It does not really augur well for a fund of the stature of ICICI Ventures, which has a 23% stake in Subhiksha Trading Services, when it says it was not aware of the balance sheet problems in the company. ICICI Venture CEO Renuka Ramnath and Subhiksha CEO R Subramanian exchanged war of words on who was in control of the retailer. Subramanian said ICICI Venture was in control of the company, which, if read between the lines, means, the venture fund was partially responsible for the problems the retailer was facing now.
Ramnath, however, refuted this saying the fund owned only a minority stake (below 26%), and was not good enough to stop a special resolution. Interestingly, any private equity fund, when doing a deal, makes sure that they have minority protection rights. Besides, the fund also spends time with the portfolio company to make sure everything is going all right.
Ramnath now says the fund came to know of the liquidity crunch in the company only in late September 2008. Probably the fund’s investment managers should have spent more time in tracking the company’s performance. Now even Azim Premji, who picked up a 10% stake in Subhiksha, is reportedly complaining that ICICI Venture did not reveal the real picture at the retailer.

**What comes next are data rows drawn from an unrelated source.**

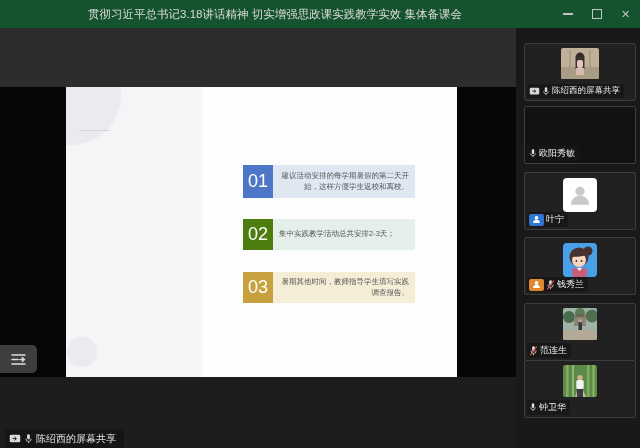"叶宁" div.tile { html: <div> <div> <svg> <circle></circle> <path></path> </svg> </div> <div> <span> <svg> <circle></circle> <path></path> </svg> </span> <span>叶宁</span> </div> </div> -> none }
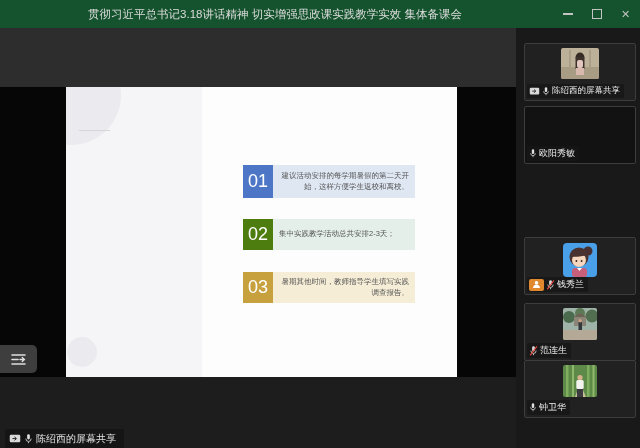"03" div.row { html: <div> <div>03</div> <div>暑期其他时间，教师指导学生填写实践调查报告。</div> </div> -> none }
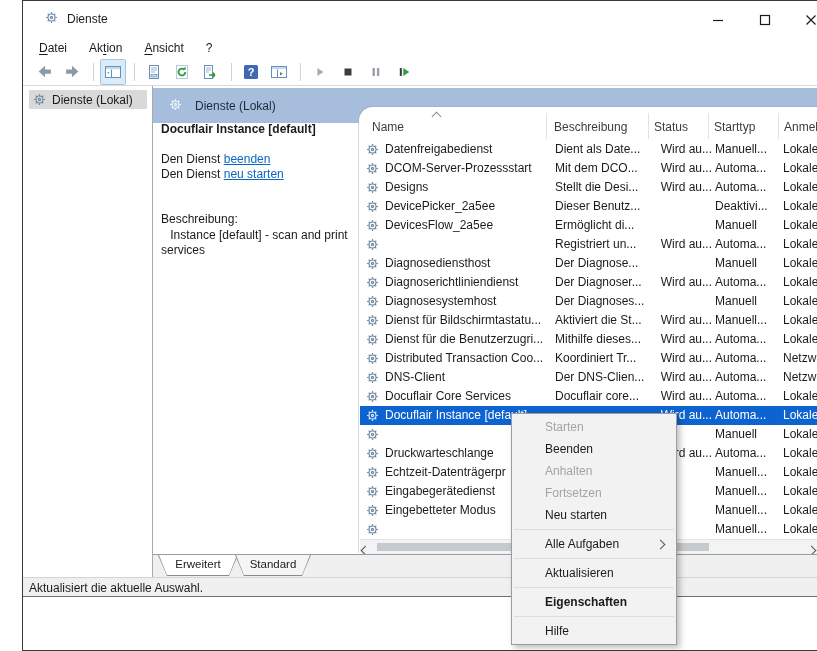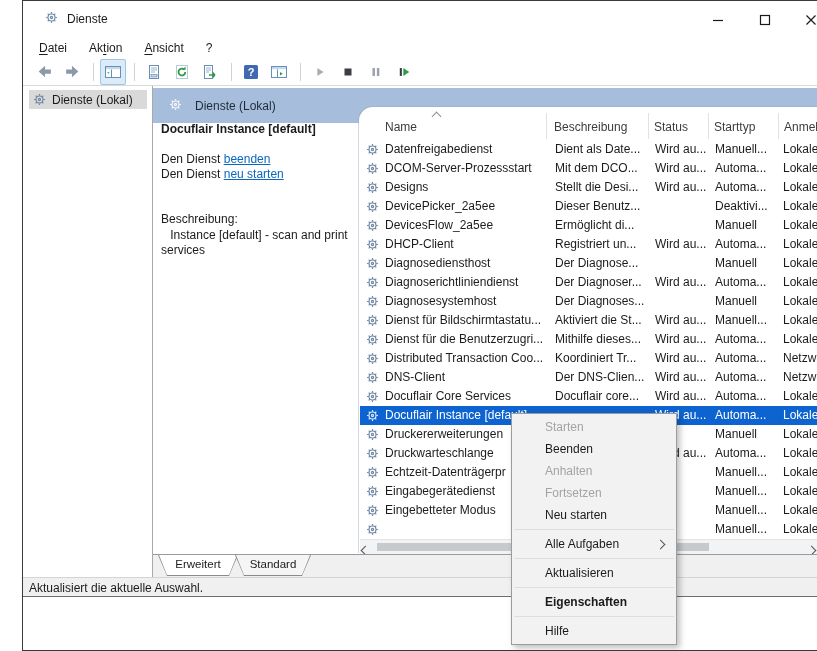"Name" .hcol0 { left: 26px -> 13px }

In early September ICICI Venture sold a 10% stake to Azim Premji’s private equity firm PremjiInvest for Rs 230 crore.
Subhiksha, which grew to over 1,600 stores at a break-neck speed, has been going through a severe cash crunch in the past few months. The company has not been able to pay its vendors and suppliers, while it has also defaulted on rent and salaries. The problems arose as Subhiksha could not match its cash flows with the growth in number of stores. Subhiksha clearly overstretched itself while there was not enough cash to back it.
Shouldn’t the board have known this? It seems some of the board members saw what was coming. Independent directors of Subhiksha like Rama Bijapurkar resigned from the board of the company on 9 January, Kannan Srinivasan on 26 December and S.B. Mathur on 1 September. It’s not clear if all resignations were connected to the problems at the company.
ICICI Venture is clearly distancing itself from the goings-on at Subhiksha. It has now written to the Registrar of Companies, Chennai, to investigate into the affairs of Subhiksha from April 2007 onwards. The company has also sought an independent audit of Subhiksha for the said period.
“As a responsible investor, despite being minority shareholders and not having management control, we are talking to all the concerned players and trying to seek a possible solution which will be in the best interest of all including the employees,” said Ramnath. “However the solution is contingent on our understanding of the nature and extent of the problem which a forensic audit would throw up,” she said.
However, Ramnath is not deserting the company. She said that ICICI Venture is engaged in discussions with various lenders and investors to explore options for revival of Subhiksha.